> _Exercise requirements_:
Your task is to copy the lines of the data below from the line holding "11. I am aware" through the line holding "12. I agree", inclusive, exactly and with nothing added.

> _Dataset entries_:
☆ ☆ ☆ ☆ ☆

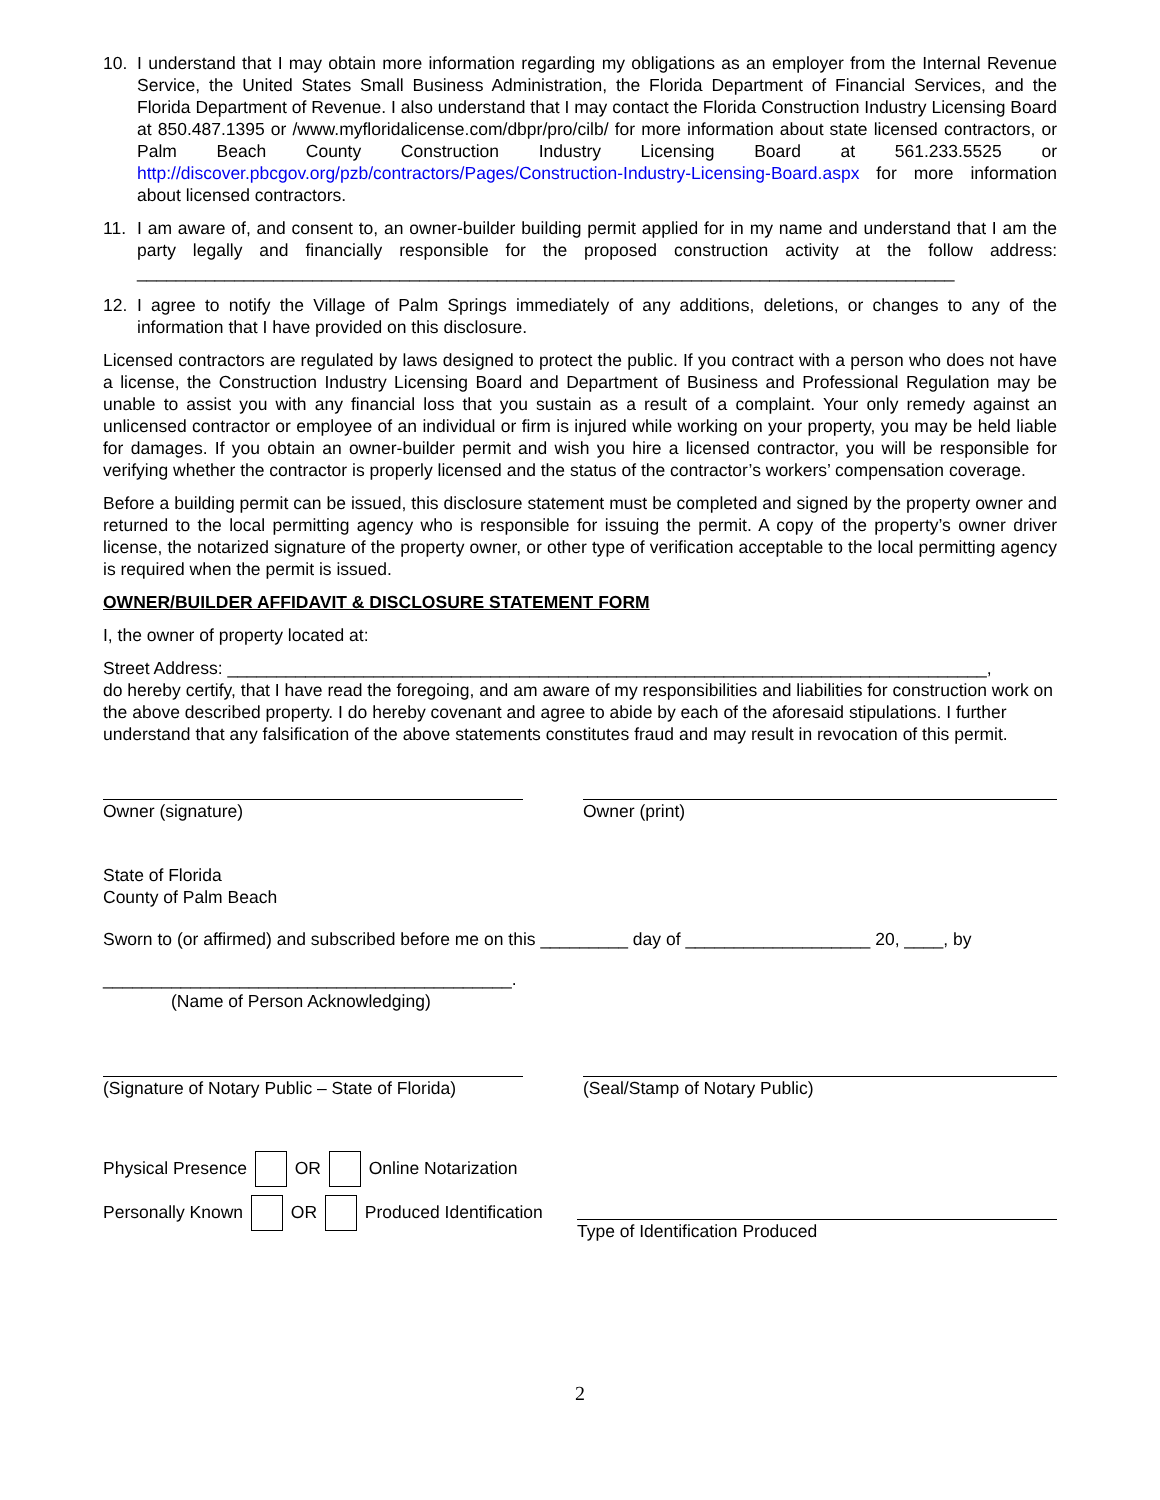10. I understand that I may obtain more information regarding my obligations as an employer from the Internal Revenue Service, the United States Small Business Administration, the Florida Department of Financial Services, and the Florida Department of Revenue. I also understand that I may contact the Florida Construction Industry Licensing Board at 850.487.1395 or /www.myfloridalicense.com/dbpr/pro/cilb/ for more information about state licensed contractors, or Palm Beach County Construction Industry Licensing Board at 561.233.5525 or http://discover.pbcgov.org/pzb/contractors/Pages/Construction-Industry-Licensing-Board.aspx for more information about licensed contractors.
11. I am aware of, and consent to, an owner-builder building permit applied for in my name and understand that I am the party legally and financially responsible for the proposed construction activity at the follow address: ____________________________________________________________________________________
12. I agree to notify the Village of Palm Springs immediately of any additions, deletions, or changes to any of the information that I have provided on this disclosure.
Licensed contractors are regulated by laws designed to protect the public. If you contract with a person who does not have a license, the Construction Industry Licensing Board and Department of Business and Professional Regulation may be unable to assist you with any financial loss that you sustain as a result of a complaint. Your only remedy against an unlicensed contractor or employee of an individual or firm is injured while working on your property, you may be held liable for damages. If you obtain an owner-builder permit and wish you hire a licensed contractor, you will be responsible for verifying whether the contractor is properly licensed and the status of the contractor’s workers’ compensation coverage.
Before a building permit can be issued, this disclosure statement must be completed and signed by the property owner and returned to the local permitting agency who is responsible for issuing the permit. A copy of the property’s owner driver license, the notarized signature of the property owner, or other type of verification acceptable to the local permitting agency is required when the permit is issued.
OWNER/BUILDER AFFIDAVIT & DISCLOSURE STATEMENT FORM
I, the owner of property located at:
Street Address: ______________________________________________________________________________,
do hereby certify, that I have read the foregoing, and am aware of my responsibilities and liabilities for construction work on the above described property. I do hereby covenant and agree to abide by each of the aforesaid stipulations. I further understand that any falsification of the above statements constitutes fraud and may result in revocation of this permit.
Owner (signature) Owner (print)
State of Florida
County of Palm Beach
Sworn to (or affirmed) and subscribed before me on this _________ day of ___________________ 20, ____, by
__________________________________________.
(Name of Person Acknowledging)
(Signature of Notary Public – State of Florida)
(Seal/Stamp of Notary Public)
Physical Presence OR Online Notarization
Personally Known OR Produced Identification
Type of Identification Produced
2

☆ ☆ ☆ ☆ ☆

> _Response to the exercise_:
11. I am aware of, and consent to, an owner-builder building permit applied for in my name and understand that I am the party legally and financially responsible for the proposed construction activity at the follow address: ____________________________________________________________________________________
12. I agree to notify the Village of Palm Springs immediately of any additions, deletions, or changes to any of the information that I have provided on this disclosure.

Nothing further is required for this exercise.